(Given entries)
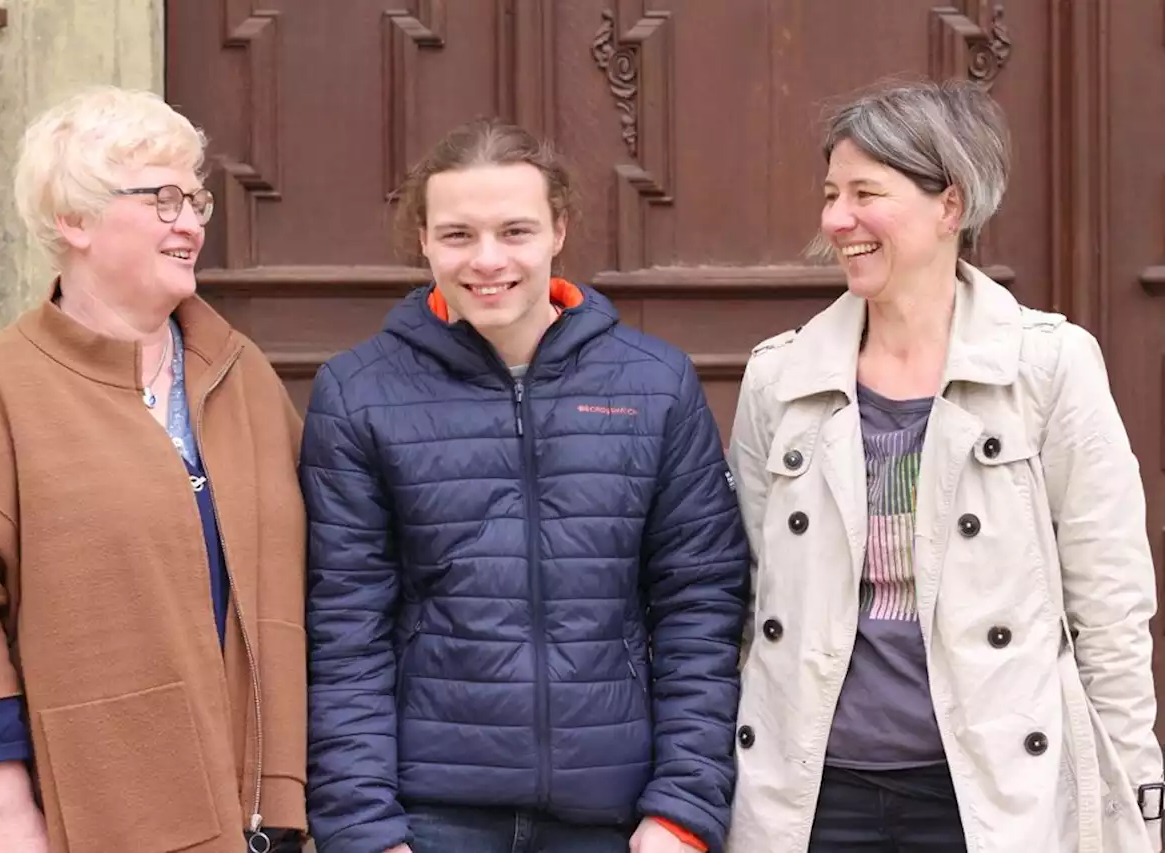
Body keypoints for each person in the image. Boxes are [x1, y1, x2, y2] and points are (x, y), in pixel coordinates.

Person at [726, 79, 1164, 853]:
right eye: (831, 193)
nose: (836, 219)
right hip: (813, 793)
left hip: (989, 794)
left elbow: (1111, 612)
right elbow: (746, 598)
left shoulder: (1047, 367)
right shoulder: (781, 379)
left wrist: (1134, 801)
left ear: (949, 206)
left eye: (866, 192)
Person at [300, 117, 749, 853]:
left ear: (558, 230)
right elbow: (345, 628)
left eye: (515, 231)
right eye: (456, 235)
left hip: (616, 815)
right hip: (428, 817)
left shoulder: (655, 383)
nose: (487, 260)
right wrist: (363, 828)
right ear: (423, 239)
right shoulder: (358, 394)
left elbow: (698, 603)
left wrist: (683, 807)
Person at [0, 87, 308, 853]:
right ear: (72, 220)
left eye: (197, 199)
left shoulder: (241, 376)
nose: (191, 222)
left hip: (260, 822)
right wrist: (11, 821)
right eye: (163, 198)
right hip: (81, 822)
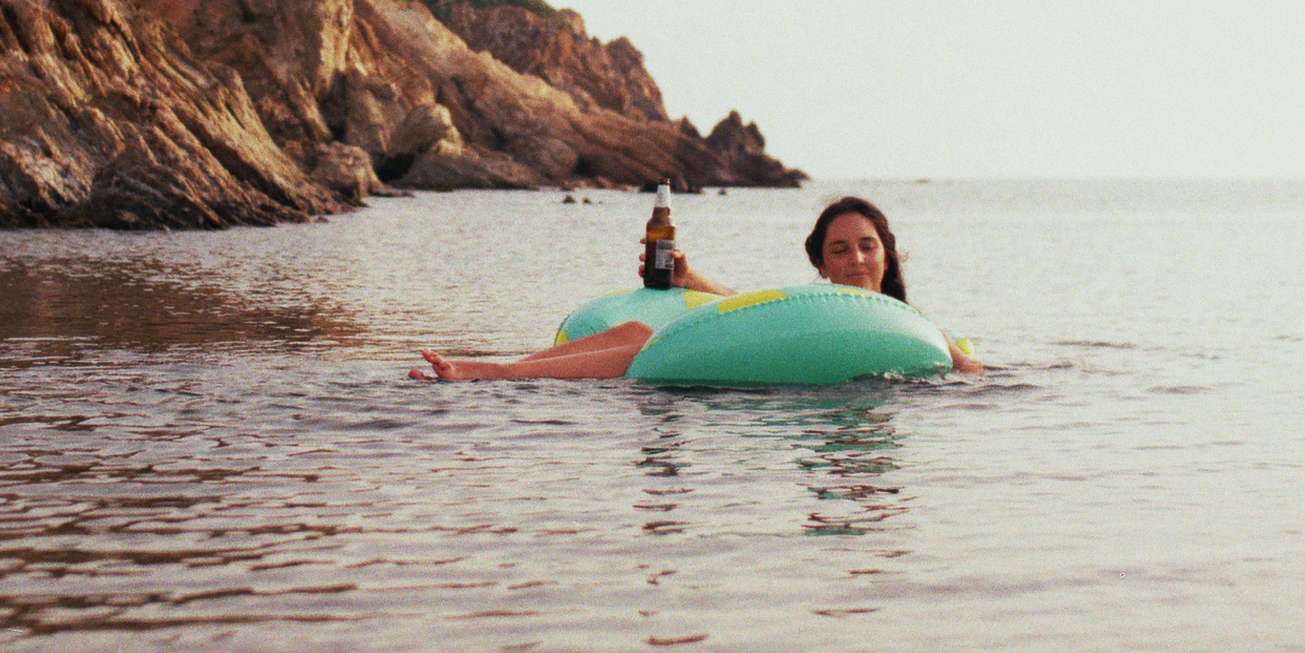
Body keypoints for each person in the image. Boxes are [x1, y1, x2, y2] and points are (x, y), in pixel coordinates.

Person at [407, 194, 985, 379]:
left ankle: (493, 375)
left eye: (866, 246)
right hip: (752, 388)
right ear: (821, 265)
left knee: (646, 345)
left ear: (886, 254)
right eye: (840, 249)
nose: (855, 258)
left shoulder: (912, 328)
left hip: (767, 408)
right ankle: (500, 370)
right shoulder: (816, 310)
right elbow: (751, 311)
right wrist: (689, 279)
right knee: (637, 331)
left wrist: (963, 363)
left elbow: (969, 370)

(About this task)
Retype the material above exactly, images excluded.

(Answer section)
Body keypoints for each person in the image. Boxes are [x1, y1, x2, y2] and points are (x, y), in pixel coordinates.

Person at [726, 79, 1164, 853]:
right eye: (831, 193)
nose: (836, 219)
right hip: (813, 793)
left hip: (989, 794)
left elbow: (1111, 612)
right elbow: (746, 598)
left shoulder: (1047, 367)
right shoulder: (781, 379)
left wrist: (1134, 801)
left ear: (949, 206)
left eye: (866, 192)
Person at [300, 117, 749, 853]:
left ear: (558, 230)
right elbow: (345, 628)
left eye: (515, 231)
right eye: (456, 235)
left hip: (616, 815)
right hip: (428, 817)
left shoulder: (655, 383)
nose: (487, 260)
right wrist: (363, 828)
right ear: (423, 239)
right shoulder: (358, 394)
left elbow: (698, 603)
left wrist: (683, 807)
Person at [0, 87, 308, 853]:
right ear: (72, 220)
left eye: (197, 199)
left shoulder: (241, 376)
nose: (191, 222)
left hip: (260, 822)
right wrist: (11, 821)
right eye: (163, 198)
right hip: (81, 822)
Body keypoints for each person in the image. Boxes are [x1, y1, x2, y2] and points are (x, y), in pixel coordinates.

Person at [407, 194, 985, 379]:
left ankle: (493, 375)
left eye: (866, 246)
right hip: (752, 388)
right ear: (821, 265)
left knee: (646, 345)
left ear: (886, 254)
right eye: (840, 249)
nose: (855, 258)
left shoulder: (912, 328)
left hip: (767, 408)
right ankle: (500, 370)
right shoulder: (816, 310)
right elbow: (751, 311)
right wrist: (689, 279)
right knee: (637, 331)
left wrist: (963, 363)
left elbow: (969, 370)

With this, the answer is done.